Czy wypowiedzieliście kiedyś podobne słowa do dziecka? A może słyszeliście je jako dzieci od swoich rodziców? Choć wydają się niewinne – zwłaszcza wypowiedziane w pośpiechu czy z irytacją – zostają z maluchem na długo. Bo słowo nie tylko opisuje rzeczywistość. Słowo ją tworzy.
Małe dziecko uczy się świata poprzez relacje z bliskimi. Słyszy, jak o nim mówimy, i … zaczyna w to wierzyć. Jeśli ciągle słyszy, że „jest marudne”, „ciągle przeszkadza” albo „nic nie rozumie”, nie traktuje tego jako chwilowy komentarz. Dla dziecka to staje się prawdą o sobie.

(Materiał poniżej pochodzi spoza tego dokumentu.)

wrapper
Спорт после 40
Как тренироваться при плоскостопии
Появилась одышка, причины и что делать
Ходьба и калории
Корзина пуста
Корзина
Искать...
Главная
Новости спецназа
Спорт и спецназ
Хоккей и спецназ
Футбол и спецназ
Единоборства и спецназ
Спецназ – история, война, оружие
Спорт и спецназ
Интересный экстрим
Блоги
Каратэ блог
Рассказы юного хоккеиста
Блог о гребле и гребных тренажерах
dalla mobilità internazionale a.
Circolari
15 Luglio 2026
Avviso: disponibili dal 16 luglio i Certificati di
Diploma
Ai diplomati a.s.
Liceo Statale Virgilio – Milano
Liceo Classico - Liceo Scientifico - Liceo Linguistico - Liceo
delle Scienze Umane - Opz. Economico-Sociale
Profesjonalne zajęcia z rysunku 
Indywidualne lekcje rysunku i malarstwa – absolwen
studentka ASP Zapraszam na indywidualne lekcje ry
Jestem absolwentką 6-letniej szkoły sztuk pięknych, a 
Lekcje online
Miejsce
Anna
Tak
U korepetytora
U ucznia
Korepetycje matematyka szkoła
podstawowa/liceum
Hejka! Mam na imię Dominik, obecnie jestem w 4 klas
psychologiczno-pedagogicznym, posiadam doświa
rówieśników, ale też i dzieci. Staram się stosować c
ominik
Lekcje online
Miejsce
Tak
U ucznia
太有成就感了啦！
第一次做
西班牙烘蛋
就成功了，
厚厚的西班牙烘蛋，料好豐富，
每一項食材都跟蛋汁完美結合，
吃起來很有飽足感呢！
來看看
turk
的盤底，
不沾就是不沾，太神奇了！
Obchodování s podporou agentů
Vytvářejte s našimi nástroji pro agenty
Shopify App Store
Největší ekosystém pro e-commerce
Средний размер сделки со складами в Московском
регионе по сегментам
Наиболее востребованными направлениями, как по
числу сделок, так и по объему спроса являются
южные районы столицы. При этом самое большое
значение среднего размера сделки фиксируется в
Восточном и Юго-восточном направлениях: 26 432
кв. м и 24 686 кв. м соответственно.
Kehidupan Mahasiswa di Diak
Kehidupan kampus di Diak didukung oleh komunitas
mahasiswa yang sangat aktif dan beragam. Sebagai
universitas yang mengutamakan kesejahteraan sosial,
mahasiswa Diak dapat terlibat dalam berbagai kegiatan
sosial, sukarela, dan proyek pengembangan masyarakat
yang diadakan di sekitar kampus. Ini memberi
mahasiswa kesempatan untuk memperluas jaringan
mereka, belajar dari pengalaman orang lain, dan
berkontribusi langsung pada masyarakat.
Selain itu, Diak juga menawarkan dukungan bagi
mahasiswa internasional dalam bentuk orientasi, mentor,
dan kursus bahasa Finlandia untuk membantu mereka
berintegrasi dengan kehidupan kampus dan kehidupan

Poczucie własnej wartości nie rodzi się samo. Buduje się codziennie, kawałek po kawałku – poprzez doświadczenia, emocje, ale też słowa, które są jak cegiełki: mogą wzmacniać fundamenty albo kruszyć je, zanim jeszcze dobrze się ukształtują.
Złe słowa – dobre intencje?
Rodzice i opiekunowie nie chcą świadomie ranić swoich dzieci. Czasem brakuje tylko świadomości, jak duże znaczenie mają komunikaty, których używamy. Oto kilka przykładów zdań, które wydają się neutralne, a w rzeczywistości mogą podcinać skrzydła – i propozycje, jak można je powiedzieć inaczej:
- „Nie płacz, nic się nie stało.” „Widzę, że ci smutno. Chcesz się przytulić?”
- „Jesteś niegrzeczny!” „To, co zrobiłeś, było trudne dla innych. Porozmawiajmy o tym.”
- „Przestań marudzić.” „Słyszę, że jesteś zmęczony, co możemy z tym zrobić?”
- „Zobacz, jak Zosia sobie radzi, a ty?” „Każdy uczy się w swoim tempie. Widzę, że się starasz – chcesz, żebym ci pomogła?”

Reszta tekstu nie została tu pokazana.